O setor de segurança pública do Rio Grande do Sul vive um momento de tensão. E isso não é relativo a questões estruturais ou escassez de investimentos, que vez ou outra se apresentam frágeis. Mas não é disso que consiste o atual momento. Ele é mencionado, pura e simplesmente, pela audácia de criminosos.
Na semana anterior, um grupo fortemente armado ocupou os holofotes da mídia estadual. Eles foram responsáveis por uma série de assaltos em agências bancárias, de Ibiraiaras e Três Palmeiras, em diferentes regiões do Rio Grande do Sul. Em ambos os casos, que culminaram em confrontos com policiais, pessoas sendo feitas de reféns, cidadãos sendo usados de escudos e, ainda, mortes, se evidenciou que, independentemente do perigo de perderem a vida nos roubos, os criminosos, aparentemente, pouco se importam. Na teoria, entendem, ou deixam crer desse modo, que a recompensa vale a pena.
Para se ter uma ideia, o grupo responsável por tais fatos tinha, em sua posse – o que foi revelado ao longo das investigações posteriores – mais de R$ 115 mil, além de vasto material para ser utilizado a cada crime. Não apenas armas "pesadas", de uso até mesmo restrito, mas munição de sobra e dispositivos para atrapalhar qualquer perseguição. Ou seja, podem ser considerados especialistas, por assim dizer, em tais ações delituosas.
E esta situação, para ser claro, não se resume a tais casos. Ao longo do final de semana, um grupo de oito acusados de planejar ataques a caixas eletrônicos foi preso. Por eficiência das forças de segurança, todos acabaram sendo detidos antes de cometerem tais crimes. Isso foi preponderante, ao menos, para manter um estado de calmaria junto à comunidade local.
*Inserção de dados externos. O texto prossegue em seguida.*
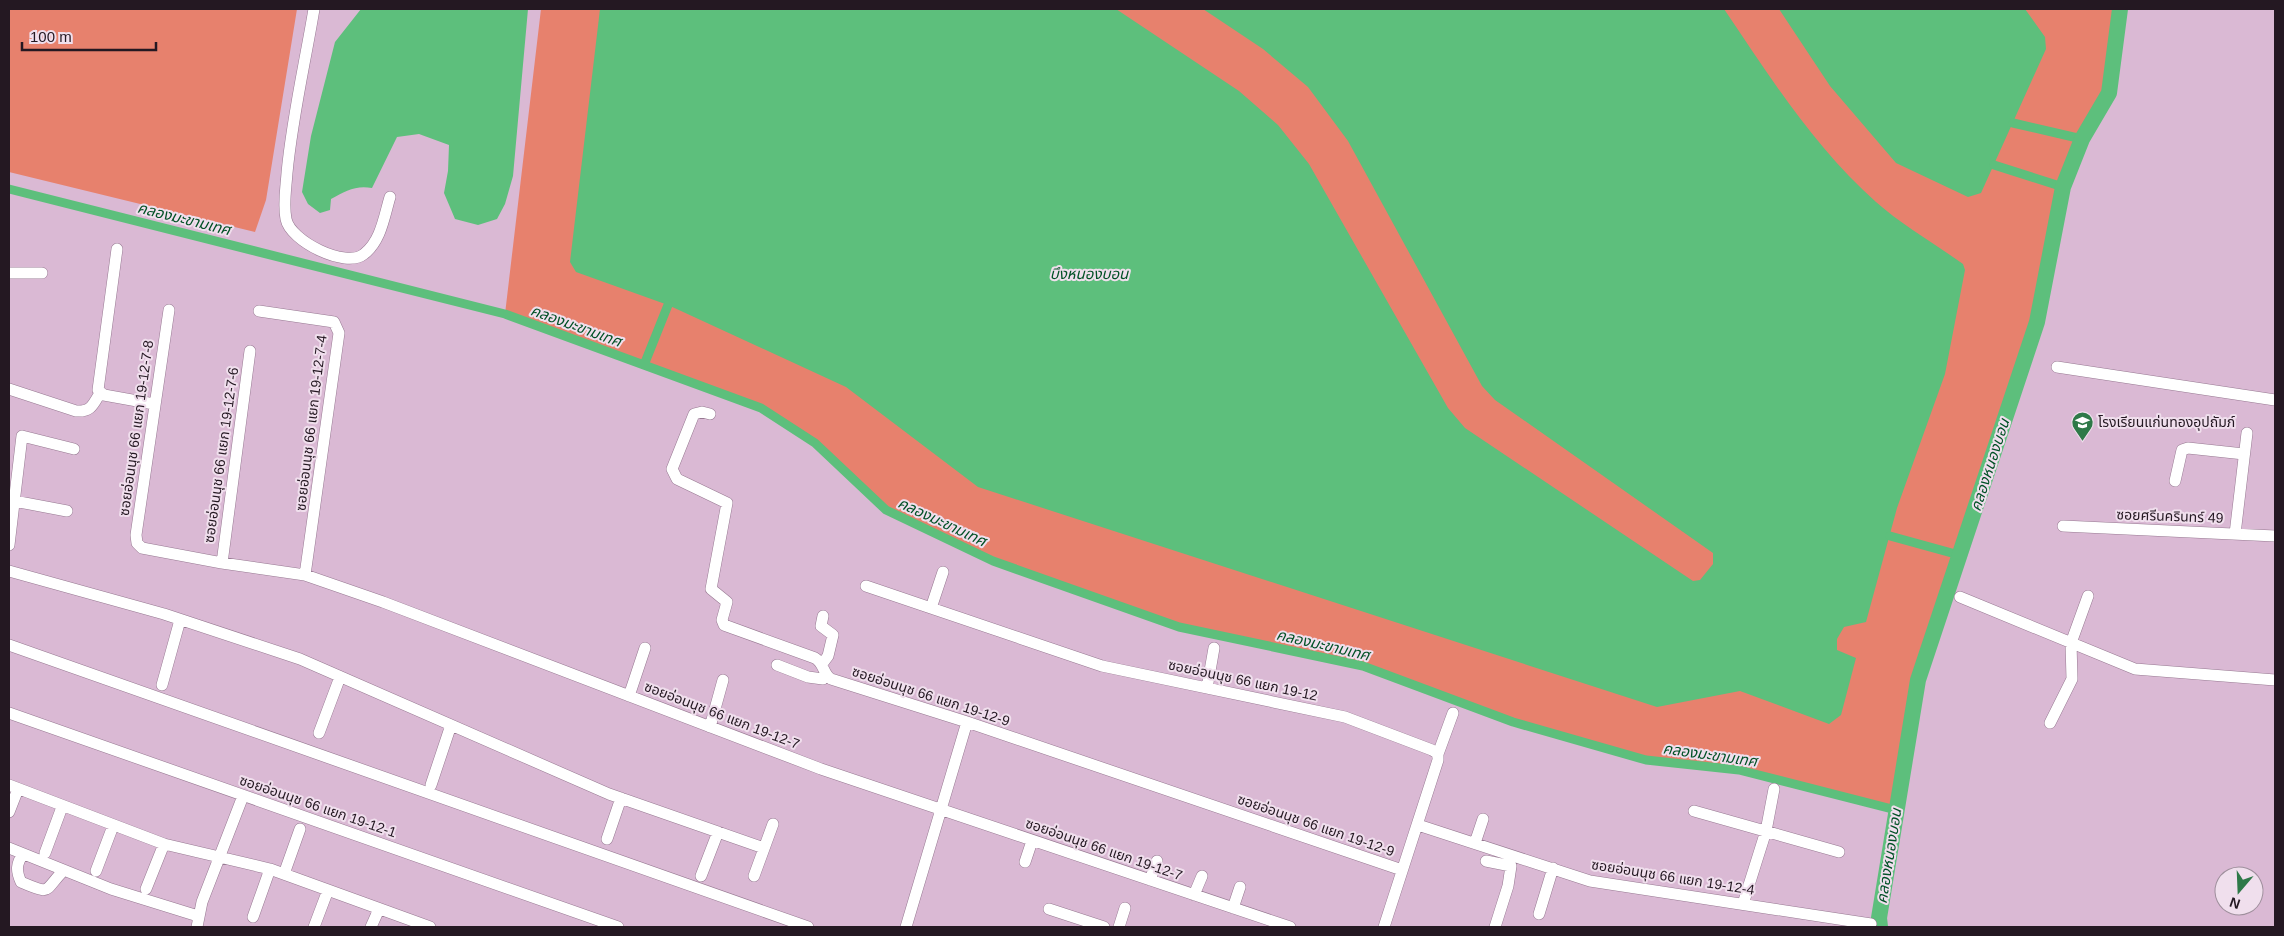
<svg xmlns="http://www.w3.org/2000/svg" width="2284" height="936" font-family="Helvetica,'Noto Sans Thai',sans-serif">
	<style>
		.green { fill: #e7816d }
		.water { fill: #5dbf7c }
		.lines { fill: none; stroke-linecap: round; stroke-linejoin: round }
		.canal { stroke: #5dbf7c; stroke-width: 9 }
		.river { stroke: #5dbf7c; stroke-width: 16 }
		.minor-casing { stroke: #977992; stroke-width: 12 }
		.minor { stroke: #fff; stroke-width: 11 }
		.labels { text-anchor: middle; stroke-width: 4; stroke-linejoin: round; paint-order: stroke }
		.poi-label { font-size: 14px; fill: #241822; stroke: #f0dfed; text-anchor: start }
		.street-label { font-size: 14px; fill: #241822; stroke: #f0dfed }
		.water-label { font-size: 15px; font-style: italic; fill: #025126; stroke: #f0dfed }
	</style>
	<rect width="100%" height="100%" fill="#dab9d4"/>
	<path class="green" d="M9,9h288l-31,191 -11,32 -246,-60z
		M541,9h1579l-11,84 -27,46 -18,48 -27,135 -119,358 -22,130 -157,-40 -93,-10 -133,-38 -150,-56 -184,-39 -186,-66 -107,-51 -71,-67 -54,-35 -256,-94z"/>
	<path class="water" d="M361,9h167l-15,167 -8,28 -8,15 -19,6 -23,-6 -11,-26 4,-22 1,-26 -30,-11 -22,3 -25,51c-16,-3 -27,3 -41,11l-1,11 -10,3 -12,-9 -6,-12 9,-56 24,-94z
		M600,9h516l123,82 39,34 31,39 139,244 17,20 228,153 7,-1 13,-16v-11l-218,-153 -13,-14 -134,-245 -40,-54 -45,-38 -60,-40h521c46,68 90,138 152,193 26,23 59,42 87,62l2,6 -20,104 -48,134 -31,114 -22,5 -7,12v11l19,8 -15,57 -12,9 -89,-33 -83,16 -679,-220 -132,-100 -178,-82 -92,-33 -6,-10z
		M1779,9h246l20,28 1,12 -65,144 -13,4 -72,-34 -66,-77z"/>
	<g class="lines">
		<path class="canal" d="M2013,123l69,16
			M1994,165l69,22
			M9,189l496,125 256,94 54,35 71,67 107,51 186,66 184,39 150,56 133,38 93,10 157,40
			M644,365l24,-60
			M1890,536l69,19"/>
		<path class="river" d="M1880,927l-1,-9 39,-238 119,-358 26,-135 19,-48 27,-46 11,-84"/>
		<defs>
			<path id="minor" d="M314,9c-9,54 -22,109 -27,164 -1,15 -4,31 -1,46 4,22 60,50 78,35 17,-13 20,-37 26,-57
				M117,249l-19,141 6,5 50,9
				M9,273h33
				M169,310l-33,225 1,8 5,5 80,15 83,12 78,27 438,167 469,158
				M259,311l75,11 5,11 -34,242
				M2057,367l218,33
				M9,389l67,22c15,1 17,-6 24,-18
				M710,414l-8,-2 -8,2 -22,55 5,10 50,24 -16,86 16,13 -5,18 2,5 91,33c9,5 8,16 16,21l136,43 435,148
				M2175,481l7,-31 6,-2 56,6
				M14,501l53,10
				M2063,526l212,10
				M2235,534l12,-101
				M9,545l13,-109 52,13
				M222,563l28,-212
				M9,571l155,43 136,45 309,135 155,54
				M866,586l236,80 243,51 87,33 6,4v6l-54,167
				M1960,597l175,72 140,11
				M931,608l12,-36
				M9,645l799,282
				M822,664l6,-8 5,-21 -12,-9 2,-10
				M777,665l31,12 15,2 3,-4
				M162,685l18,-65
				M1207,688l7,-40
				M629,696l16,-48
				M9,713l609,214
				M2050,723l22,-44 -1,-36 17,-47
				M710,727l13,-47
				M319,733l21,-56
				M1438,754l15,-41
				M9,785l155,59 106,25 160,58
				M431,785l20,-60
				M1694,811l145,41
				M9,812l9,-23
				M1418,825l172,56 281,43
				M607,839l14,-41
				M1475,843l8,-24
				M9,848l102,41 87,27
				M45,853l17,-46
				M23,854c-7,10 -7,17 -2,28 31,13 22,10 42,-11
				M1486,861l25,5 -3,20 -13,41
				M1025,862l7,-21
				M96,871l17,-45
				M284,874l16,-45
				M701,876l17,-44
				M754,876l19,-52
				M1150,880l7,-19
				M146,889l18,-45
				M1194,895l8,-19
				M1743,904l23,-73 8,-42
				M1233,908l7,-21
				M1049,909l55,18
				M1539,914l14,-46
				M253,917l17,-48
				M197,927l5,-25 41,-106
				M314,927l14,-37
				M371,927l8,-18
				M906,927l61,-205
				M1119,927l6,-19"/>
		</defs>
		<use href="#minor" class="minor-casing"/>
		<use href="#minor" class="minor"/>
	</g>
	<defs>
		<symbol id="school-pin" viewBox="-11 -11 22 30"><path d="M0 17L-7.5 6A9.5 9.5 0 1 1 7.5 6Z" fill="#2e7948" stroke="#f0dfed"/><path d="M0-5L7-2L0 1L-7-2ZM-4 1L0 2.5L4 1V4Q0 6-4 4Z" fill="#fff"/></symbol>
	</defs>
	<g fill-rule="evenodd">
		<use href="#school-pin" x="2070" y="410" width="25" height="34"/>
	</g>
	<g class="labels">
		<g class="poi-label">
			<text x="2098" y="427">โรงเรียนแก่นทองอุปถัมภ์</text>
		</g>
		<g class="street-label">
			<text transform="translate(311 423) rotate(-83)" y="5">ซอยอ่อนนุช 66 แยก 19-12-7-4</text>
			<text transform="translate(136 428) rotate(-82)" y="5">ซอยอ่อนนุช 66 แยก 19-12-7-8</text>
			<text transform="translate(221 455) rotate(-82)" y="5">ซอยอ่อนนุช 66 แยก 19-12-7-6</text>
			<text transform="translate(2170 516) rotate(2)" y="5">ซอยศรีนครินทร์ 49</text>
			<text transform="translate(1243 680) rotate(12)" y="5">ซอยอ่อนนุช 66 แยก 19-12</text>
			<text transform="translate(931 696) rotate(18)" y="5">ซอยอ่อนนุช 66 แยก 19-12-9</text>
			<text transform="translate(722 715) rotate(21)" y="5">ซอยอ่อนนุช 66 แยก 19-12-7</text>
			<text transform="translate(318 806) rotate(19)" y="5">ซอยอ่อนนุช 66 แยก 19-12-1</text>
			<text transform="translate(1316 825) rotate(19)" y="5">ซอยอ่อนนุช 66 แยก 19-12-9</text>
			<text transform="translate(1104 849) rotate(19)" y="5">ซอยอ่อนนุช 66 แยก 19-12-7</text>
			<text transform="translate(1673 877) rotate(9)" y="5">ซอยอ่อนนุช 66 แยก 19-12-4</text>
		</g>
		<g class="water-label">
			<text transform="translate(184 219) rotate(14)" y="5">คลองมะขามเทศ</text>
			<text x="1089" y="279">บึงหนองบอน</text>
			<text transform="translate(576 326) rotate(20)" y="5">คลองมะขามเทศ</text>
			<text transform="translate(1990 465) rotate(-72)" y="5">คลองหนองบอน</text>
			<text transform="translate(942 522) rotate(25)" y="5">คลองมะขามเทศ</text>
			<text transform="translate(1323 645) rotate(13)" y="5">คลองมะขามเทศ</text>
			<text transform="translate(1710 755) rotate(8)" y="5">คลองมะขามเทศ</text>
			<text transform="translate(1889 856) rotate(-81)" y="5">คลองหนองบอน</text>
		</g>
	</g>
	<rect width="2284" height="936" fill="none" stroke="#241822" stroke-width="20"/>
	<g transform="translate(2239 891) rotate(199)"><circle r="24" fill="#f0dfed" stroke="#9e8f9c"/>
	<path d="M0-4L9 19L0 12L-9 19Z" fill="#2e7948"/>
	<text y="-8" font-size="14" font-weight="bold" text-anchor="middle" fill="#241822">N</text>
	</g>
	<path d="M22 42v8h134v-8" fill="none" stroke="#241822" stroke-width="2.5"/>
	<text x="30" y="42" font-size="15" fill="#241822" stroke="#f0dfed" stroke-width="4" paint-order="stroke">100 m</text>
</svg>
Até porque, claro, caso fosse o contrário, o cenário seria de instabilidade. Mesmo com prisões posteriores.
Ao mesmo tempo em que é necessário exaltar a atuação dos agentes envolvidos na desarticulação de tais grupos, é preciso acender o sinal de alerta. Pelo que se percebe, a criminalidade tende a crescer. Mas se ações forem inibidas, do mesmo modo como em Bagé, antes de vir a ocorrer, ao menos, um importante recado será dado, de que a impunidade não prevalecerá.